Unfortunately, disabling interrupts brings its own problems. Interrupt latency increases, and in some cases the code could miss interrupts altogether.

Many years ago I had to convert an assembly language floating point package to pure code. I tried to shoehorn fixes in, but in the end found that only a total rewrite cured the problem.

Finding Purity

How do you know if your code is truly reentrant? No matter how carefully you design a new project, it is far too easy to inadvertently slip in the occasional impure data reference. In an upgrade to an old project the problem is more severe, as you may not be totally comfortable with the code's structure or the original programmer's intents.

I doubt if there is a complete test exist for reentrancy. Some partial tests are easy and well worth the effort.

It's pretty easy to find code that accidentally (or otherwise) writes over itself. Any decent emulator lets you catch writes to program space. When using a ROM monitor, simulator, or the like, regularly run checksums on the code. If the checksum ever changes (for a particular version of the code), then something is wrong.

I do global searches for STATIC declarations in C. STATICS can indicate a potential reentrancy problem.

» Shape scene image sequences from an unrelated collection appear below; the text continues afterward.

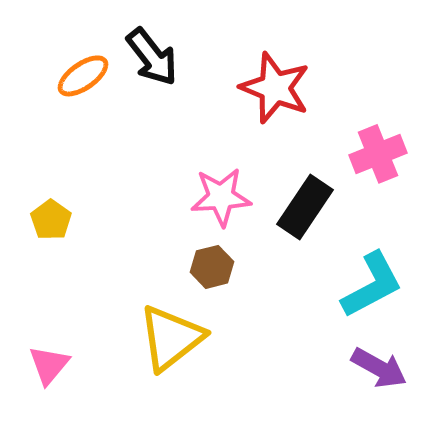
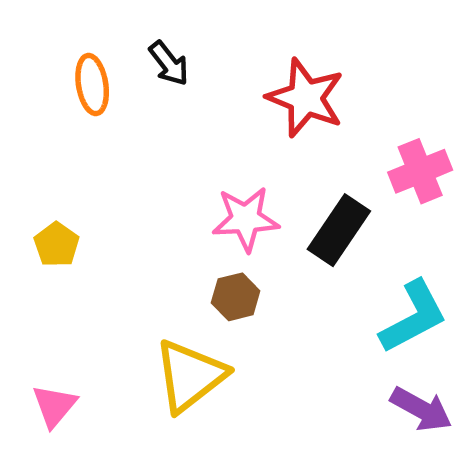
black arrow: (152, 57) -> (169, 63), size x0.7
orange ellipse: (83, 76) -> (92, 84), turned -64

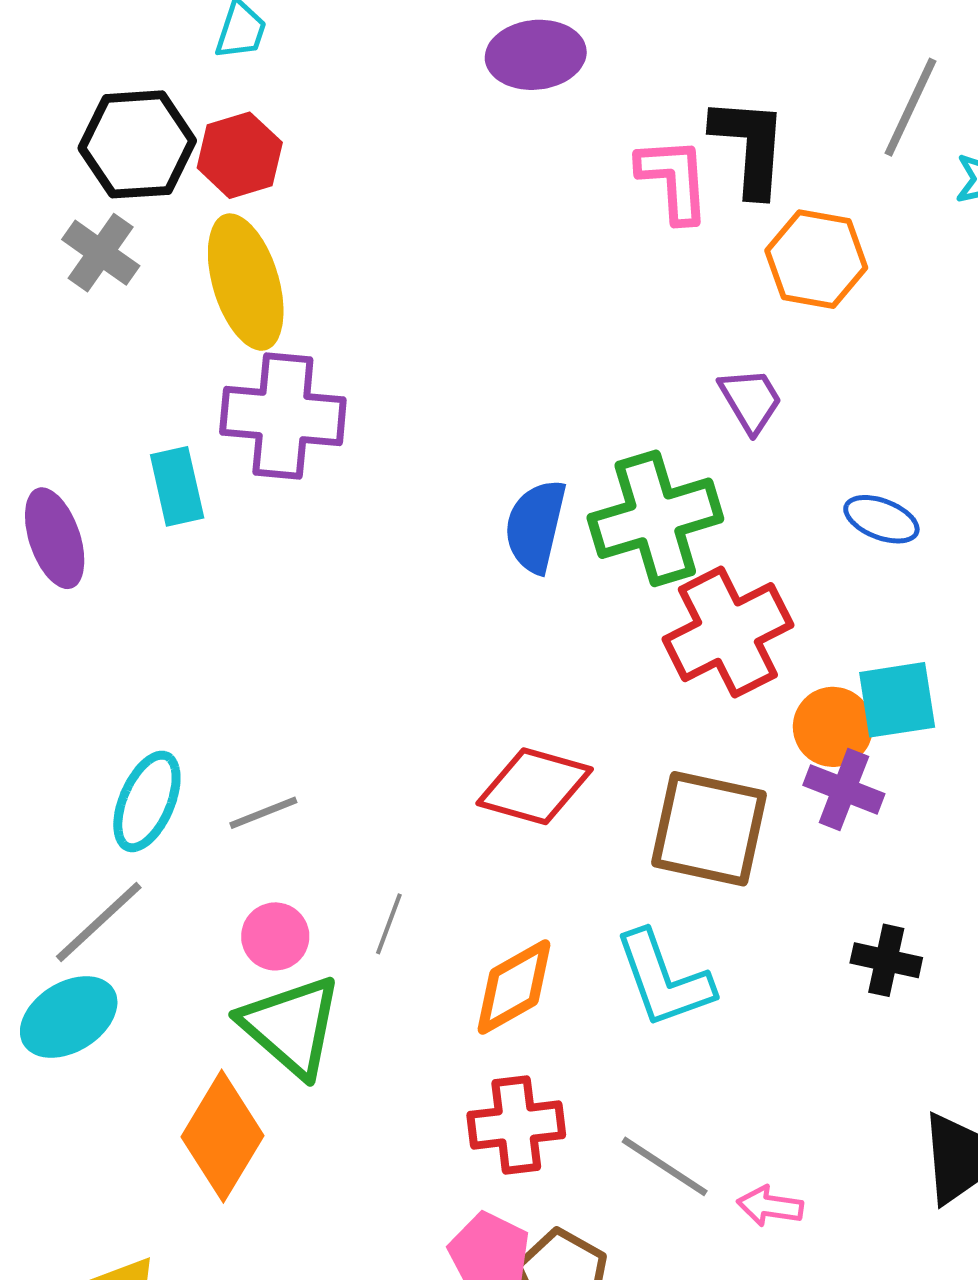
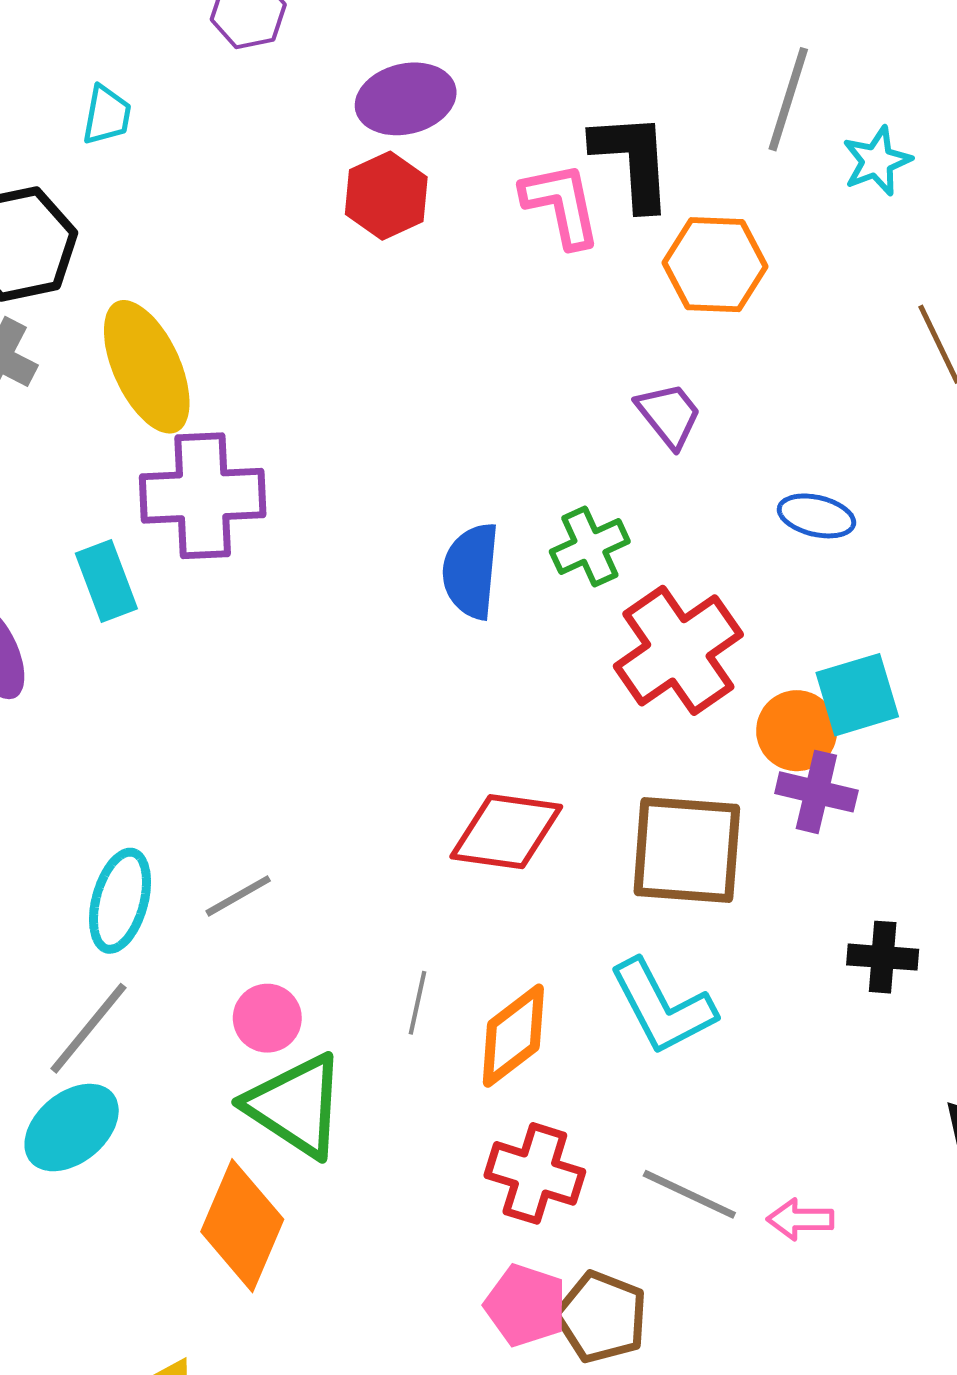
red hexagon: (240, 155) -> (386, 196), moved
green cross: (655, 518) -> (590, 547), size x0.6
gray line: (389, 924) -> (417, 1003), moved
red cross: (516, 1125) -> (535, 1173), turned 32

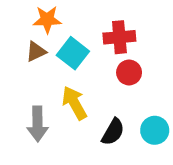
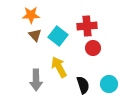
orange star: (47, 20) -> (31, 15), moved
brown triangle: (36, 52) -> (35, 35), turned -48
black semicircle: (113, 132) -> (83, 85), turned -48

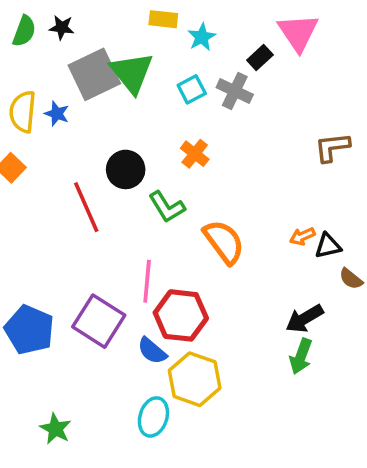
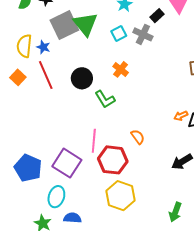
red line: (86, 207) -> (46, 75), moved
orange semicircle: (224, 242) -> (138, 137), moved, size x0.6
blue semicircle: (152, 351) -> (72, 218), moved, turned 144
green arrow: (301, 356) -> (175, 212), moved
cyan ellipse: (153, 417) -> (56, 197), moved

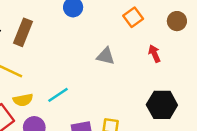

In assembly language routines, any direct reference to a RAM address is cause to examine reentrancy issues. There is nothing implicitly wrong with a MOV [COUNT],AX; most of the time this sort of effective address generation will be fine even in a reentrant routine. Still, it might be a flag that the code is impure. A sure-fire solution is to store local variables in the current stack frame.

How can you tell if a purchased runtime package is reentrant without reading all the code? One crude approach is to link the program without the package (stubbing out the called routines), and again with it. Compare the linker's reported use of data space. A really clean reentrant package will require no additional RAM beyond the stack and/or heap.